▶ _What is needed_:
Write out each line below exactly as it appears.

▶ _Listed records_:
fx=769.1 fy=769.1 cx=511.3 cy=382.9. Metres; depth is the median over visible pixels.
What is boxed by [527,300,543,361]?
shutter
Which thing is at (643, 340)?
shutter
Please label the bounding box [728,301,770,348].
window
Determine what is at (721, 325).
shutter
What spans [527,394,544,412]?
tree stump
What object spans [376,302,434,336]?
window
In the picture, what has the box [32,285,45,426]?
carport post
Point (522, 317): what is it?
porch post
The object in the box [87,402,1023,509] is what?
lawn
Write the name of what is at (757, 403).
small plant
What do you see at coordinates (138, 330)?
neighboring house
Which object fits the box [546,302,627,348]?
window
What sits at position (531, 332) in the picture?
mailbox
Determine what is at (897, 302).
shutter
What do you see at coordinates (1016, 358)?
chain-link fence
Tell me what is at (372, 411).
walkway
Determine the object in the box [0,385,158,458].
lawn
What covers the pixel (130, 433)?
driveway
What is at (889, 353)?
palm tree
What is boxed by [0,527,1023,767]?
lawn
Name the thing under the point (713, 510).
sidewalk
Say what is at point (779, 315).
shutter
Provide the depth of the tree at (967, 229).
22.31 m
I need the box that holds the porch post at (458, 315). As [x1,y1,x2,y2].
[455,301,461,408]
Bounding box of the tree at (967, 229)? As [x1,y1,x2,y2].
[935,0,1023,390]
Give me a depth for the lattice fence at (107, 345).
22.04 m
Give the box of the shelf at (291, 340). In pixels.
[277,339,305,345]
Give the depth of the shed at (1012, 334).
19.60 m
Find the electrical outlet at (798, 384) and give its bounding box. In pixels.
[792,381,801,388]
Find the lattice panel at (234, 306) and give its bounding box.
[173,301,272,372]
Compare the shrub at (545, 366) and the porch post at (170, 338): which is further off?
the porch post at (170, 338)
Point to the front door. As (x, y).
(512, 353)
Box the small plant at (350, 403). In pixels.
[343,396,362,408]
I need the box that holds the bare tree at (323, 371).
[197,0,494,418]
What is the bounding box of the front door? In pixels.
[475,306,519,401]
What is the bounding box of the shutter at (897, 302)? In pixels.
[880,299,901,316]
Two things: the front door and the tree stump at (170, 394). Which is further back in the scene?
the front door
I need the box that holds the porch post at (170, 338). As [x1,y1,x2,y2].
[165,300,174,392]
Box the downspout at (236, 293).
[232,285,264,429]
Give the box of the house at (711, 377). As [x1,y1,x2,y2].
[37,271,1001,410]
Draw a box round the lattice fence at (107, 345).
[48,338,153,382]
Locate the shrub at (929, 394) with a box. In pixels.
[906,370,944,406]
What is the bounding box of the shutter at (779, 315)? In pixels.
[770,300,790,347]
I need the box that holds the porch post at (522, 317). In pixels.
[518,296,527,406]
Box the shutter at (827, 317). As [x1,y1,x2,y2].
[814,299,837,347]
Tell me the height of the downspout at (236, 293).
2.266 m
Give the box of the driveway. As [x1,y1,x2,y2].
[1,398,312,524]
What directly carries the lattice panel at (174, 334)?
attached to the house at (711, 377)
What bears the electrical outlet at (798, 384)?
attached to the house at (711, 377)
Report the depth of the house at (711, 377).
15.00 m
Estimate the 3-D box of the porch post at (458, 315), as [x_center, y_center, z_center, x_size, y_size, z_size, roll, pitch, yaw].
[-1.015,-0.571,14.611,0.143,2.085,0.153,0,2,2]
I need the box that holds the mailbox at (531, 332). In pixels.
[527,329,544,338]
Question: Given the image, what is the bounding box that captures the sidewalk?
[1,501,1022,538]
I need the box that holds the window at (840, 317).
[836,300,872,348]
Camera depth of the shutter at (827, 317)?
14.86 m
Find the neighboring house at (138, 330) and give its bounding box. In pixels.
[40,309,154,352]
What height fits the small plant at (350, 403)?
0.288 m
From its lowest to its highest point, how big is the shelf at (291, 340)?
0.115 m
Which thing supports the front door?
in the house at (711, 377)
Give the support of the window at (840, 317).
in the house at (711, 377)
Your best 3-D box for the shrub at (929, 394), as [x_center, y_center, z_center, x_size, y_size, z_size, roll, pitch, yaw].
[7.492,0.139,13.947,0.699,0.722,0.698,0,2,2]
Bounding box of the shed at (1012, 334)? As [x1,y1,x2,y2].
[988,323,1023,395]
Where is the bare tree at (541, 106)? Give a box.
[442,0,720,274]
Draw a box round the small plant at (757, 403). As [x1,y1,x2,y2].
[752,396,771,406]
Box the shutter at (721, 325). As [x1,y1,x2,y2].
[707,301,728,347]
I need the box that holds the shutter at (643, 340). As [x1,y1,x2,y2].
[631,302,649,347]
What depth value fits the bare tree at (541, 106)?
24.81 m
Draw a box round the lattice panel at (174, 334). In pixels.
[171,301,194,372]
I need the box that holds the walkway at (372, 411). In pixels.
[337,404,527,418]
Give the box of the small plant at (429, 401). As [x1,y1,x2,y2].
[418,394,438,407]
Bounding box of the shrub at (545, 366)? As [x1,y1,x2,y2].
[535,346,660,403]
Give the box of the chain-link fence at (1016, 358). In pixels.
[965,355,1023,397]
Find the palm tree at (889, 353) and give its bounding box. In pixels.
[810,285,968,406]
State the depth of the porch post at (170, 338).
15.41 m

▶ _Answer to this task_:
fx=769.1 fy=769.1 cx=511.3 cy=382.9. Metres; depth is the median over visible pixels.
What is boxed by [527,300,543,361]?
shutter
Which thing is at (643, 340)?
shutter
Please label the bounding box [728,301,770,348].
window
Determine what is at (721, 325).
shutter
What spans [527,394,544,412]?
tree stump
What object spans [376,302,434,336]?
window
In the picture, what has the box [32,285,45,426]?
carport post
Point (522, 317): what is it?
porch post
The object in the box [87,402,1023,509] is what?
lawn
Write the name of what is at (757, 403).
small plant
What do you see at coordinates (138, 330)?
neighboring house
Which object fits the box [546,302,627,348]?
window
What sits at position (531, 332) in the picture?
mailbox
Determine what is at (897, 302).
shutter
What do you see at coordinates (1016, 358)?
chain-link fence
Tell me what is at (372, 411).
walkway
Determine the object in the box [0,385,158,458].
lawn
What covers the pixel (130, 433)?
driveway
What is at (889, 353)?
palm tree
What is boxed by [0,527,1023,767]?
lawn
Name the thing under the point (713, 510).
sidewalk
Say what is at point (779, 315).
shutter
Provide the depth of the tree at (967, 229).
22.31 m
I need the box that holds the porch post at (458, 315). As [x1,y1,x2,y2].
[455,301,461,408]
Bounding box of the tree at (967, 229)? As [x1,y1,x2,y2].
[935,0,1023,390]
Give me a depth for the lattice fence at (107, 345).
22.04 m
Give the box of the shelf at (291, 340). In pixels.
[277,339,305,345]
Give the depth of the shed at (1012, 334).
19.60 m
Find the electrical outlet at (798, 384) and give its bounding box. In pixels.
[792,381,801,388]
Find the lattice panel at (234, 306) and give its bounding box.
[173,301,272,372]
Compare the shrub at (545, 366) and the porch post at (170, 338): which is further off?
the porch post at (170, 338)
Point to the front door. As (x, y).
(512, 353)
Box the small plant at (350, 403). In pixels.
[343,396,362,408]
I need the box that holds the bare tree at (323, 371).
[197,0,494,418]
What is the bounding box of the front door? In pixels.
[475,306,519,401]
What is the bounding box of the shutter at (897, 302)? In pixels.
[880,299,901,316]
Two things: the front door and the tree stump at (170, 394). Which is further back in the scene?
the front door
I need the box that holds the porch post at (170, 338). As [x1,y1,x2,y2].
[165,300,174,392]
Box the downspout at (236, 293).
[232,285,264,429]
Give the box of the house at (711, 377). As [x1,y1,x2,y2].
[37,271,1001,410]
Draw a box round the lattice fence at (107, 345).
[48,338,153,382]
Locate the shrub at (929, 394) with a box. In pixels.
[906,370,944,406]
What is the bounding box of the shutter at (779, 315)? In pixels.
[770,300,790,347]
I need the box that holds the porch post at (522, 317). In pixels.
[518,296,527,406]
Box the shutter at (827, 317). As [x1,y1,x2,y2].
[814,299,837,347]
Tell me the height of the downspout at (236, 293).
2.266 m
Give the box of the driveway. As [x1,y1,x2,y2].
[1,398,312,524]
What directly carries the lattice panel at (174, 334)?
attached to the house at (711, 377)
What bears the electrical outlet at (798, 384)?
attached to the house at (711, 377)
Report the depth of the house at (711, 377).
15.00 m
Estimate the 3-D box of the porch post at (458, 315), as [x_center, y_center, z_center, x_size, y_size, z_size, roll, pitch, yaw].
[-1.015,-0.571,14.611,0.143,2.085,0.153,0,2,2]
I need the box that holds the mailbox at (531, 332). In pixels.
[527,329,544,338]
Question: Given the image, what is the bounding box that captures the sidewalk?
[1,501,1022,538]
I need the box that holds the window at (840, 317).
[836,300,872,348]
Camera depth of the shutter at (827, 317)?
14.86 m
Find the neighboring house at (138, 330) and give its bounding box. In pixels.
[40,309,154,352]
What height fits the small plant at (350, 403)?
0.288 m
From its lowest to its highest point, how big is the shelf at (291, 340)?
0.115 m
Which thing supports the front door?
in the house at (711, 377)
Give the support of the window at (840, 317).
in the house at (711, 377)
Your best 3-D box for the shrub at (929, 394), as [x_center, y_center, z_center, x_size, y_size, z_size, roll, pitch, yaw].
[7.492,0.139,13.947,0.699,0.722,0.698,0,2,2]
Bounding box of the shed at (1012, 334)? As [x1,y1,x2,y2].
[988,323,1023,395]
Where is the bare tree at (541, 106)? Give a box.
[442,0,720,274]
Draw a box round the small plant at (757, 403). As [x1,y1,x2,y2].
[752,396,771,406]
Box the shutter at (721, 325). As [x1,y1,x2,y2].
[707,301,728,347]
I need the box that holds the shutter at (643, 340). As [x1,y1,x2,y2].
[631,302,649,347]
What depth value fits the bare tree at (541, 106)?
24.81 m
Draw a box round the lattice panel at (174, 334). In pixels.
[171,301,194,372]
I need the box that holds the walkway at (372, 411). In pixels.
[337,404,527,418]
Give the box of the small plant at (429, 401). As [x1,y1,x2,y2].
[418,394,438,407]
Bounding box of the shrub at (545, 366)? As [x1,y1,x2,y2].
[535,346,660,403]
Give the box of the chain-link fence at (1016, 358). In pixels.
[965,355,1023,397]
Find the palm tree at (889, 353) and give its bounding box. In pixels.
[810,285,968,406]
State the depth of the porch post at (170, 338).
15.41 m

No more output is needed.